President Heber J. Grant wanted to stress the importance of welfare, and said they would go so far as to "close the seminaries, shut down missionary work for a period of time, or even close the temples, but they would not let the people go hungry."
This puts things more into perspective for me. I go to institute every week, I served a full-time mission, and I attend the temple once a week. But when was the last time I administered to the poor and needy? That effort, on my part, needs to be more frequent.
Bishop Burton ends his talk with this thought:
"[Serving the poor] is the sacred work the Savior expects from His disciples. It is the work He loved when He walked the earth.
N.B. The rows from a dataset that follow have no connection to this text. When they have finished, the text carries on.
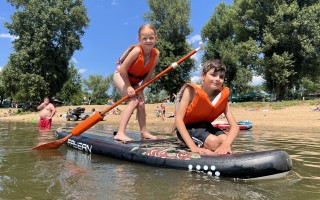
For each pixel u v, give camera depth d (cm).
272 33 2794
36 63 3100
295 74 2973
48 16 3103
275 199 222
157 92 3853
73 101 5622
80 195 231
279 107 2100
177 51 3722
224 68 353
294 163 357
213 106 353
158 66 3631
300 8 2903
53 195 232
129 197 227
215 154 314
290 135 797
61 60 3238
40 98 3212
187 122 371
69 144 492
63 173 304
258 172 275
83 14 3297
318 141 614
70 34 3234
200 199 222
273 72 2797
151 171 312
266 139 666
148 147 371
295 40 2725
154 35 445
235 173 280
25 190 245
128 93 445
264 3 2905
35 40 3106
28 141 576
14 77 3117
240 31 3122
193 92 356
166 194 234
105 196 229
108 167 333
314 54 2802
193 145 340
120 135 435
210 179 280
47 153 429
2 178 283
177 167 318
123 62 445
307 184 262
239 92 5253
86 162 361
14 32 3162
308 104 2038
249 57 2934
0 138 634
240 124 1065
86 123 448
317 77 3094
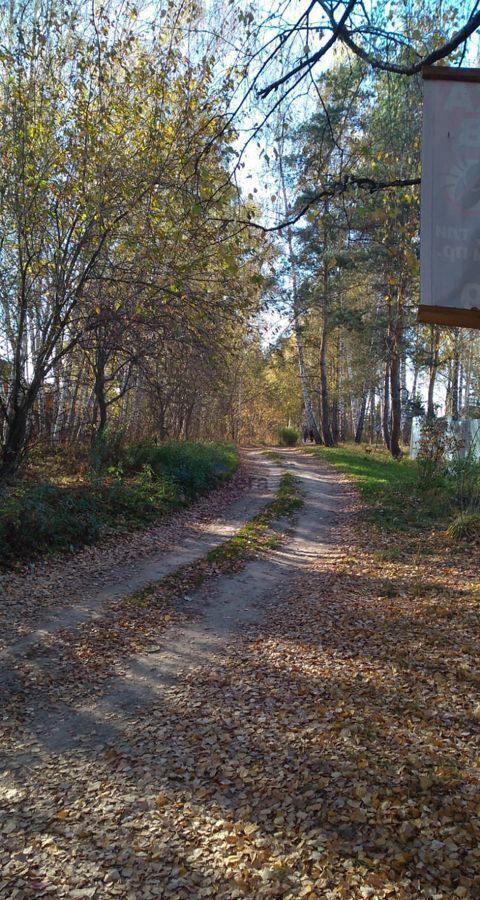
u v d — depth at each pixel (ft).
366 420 215.31
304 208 21.09
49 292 51.80
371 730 16.46
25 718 19.10
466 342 114.93
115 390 85.97
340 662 22.17
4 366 54.49
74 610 29.81
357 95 23.04
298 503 60.13
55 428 71.56
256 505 62.23
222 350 54.85
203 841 12.62
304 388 142.00
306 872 11.36
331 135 22.90
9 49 43.09
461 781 13.73
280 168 24.44
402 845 11.73
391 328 89.56
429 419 61.41
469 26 16.83
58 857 12.45
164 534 48.37
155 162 37.40
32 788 15.16
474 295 13.06
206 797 14.17
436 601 28.94
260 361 113.19
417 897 10.44
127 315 50.93
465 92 13.21
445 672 20.29
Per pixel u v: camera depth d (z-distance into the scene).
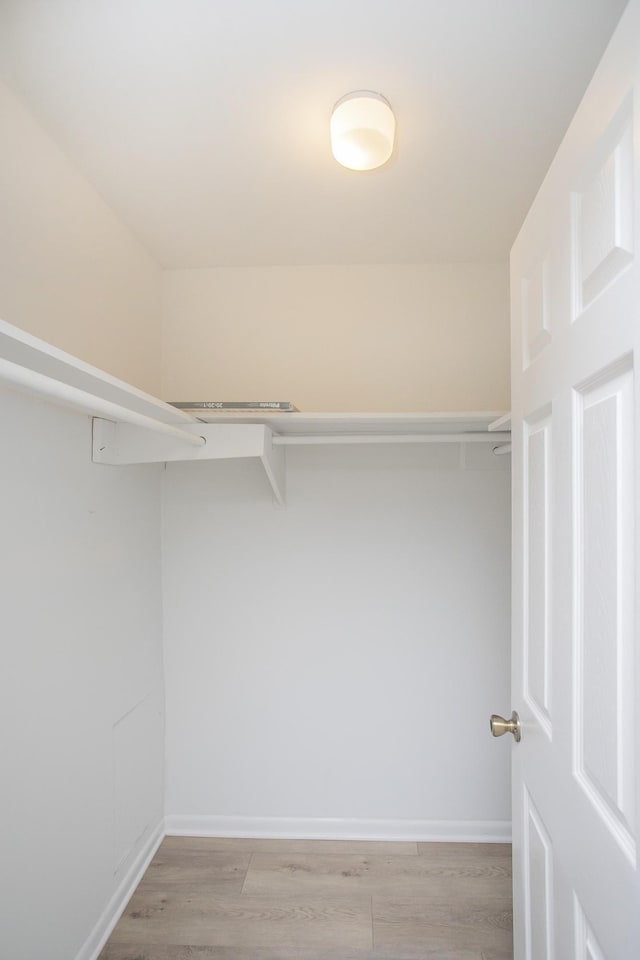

It is the work I know we would fine Him doing were He here among us today."
In Christ's time, I believe poverty probably looked a lot like it does today. Probably people begged on the street corners, slept in alleyways, and went hungry each night.
I think we can be quick to assume that administering to the needy was somehow easier for Christ because He is the Savior. But the fact is, we have the opportunity to become saviors to those people who most need our help.
When I was little and we were living in California, seeing people begging to cars at stop lights was a very common sight. Because of the prevalence, the Relief Society sisters came together and made food kits in gallon Ziplock bags including assortments of foods and necessities. Inside was also placed a pass-along card with a picture of Jesus Christ.
One afternoon, as we were stopped at a read light, a man had a sign indicating he was hungry and needed help. My mom had me pass the bag up to her and she handed it to the man through her window.
The man had tears in his eyes. He first thanked us so sincerely, then fell to his knees and thanked God for this miracle. The instance humbled us immediately. I will never forget that man's reaction.
Being ready and willing to help is much of the problem. We must be ready and willing before an opportunity arises to give, or Satan will do his best to steer us into selfishness.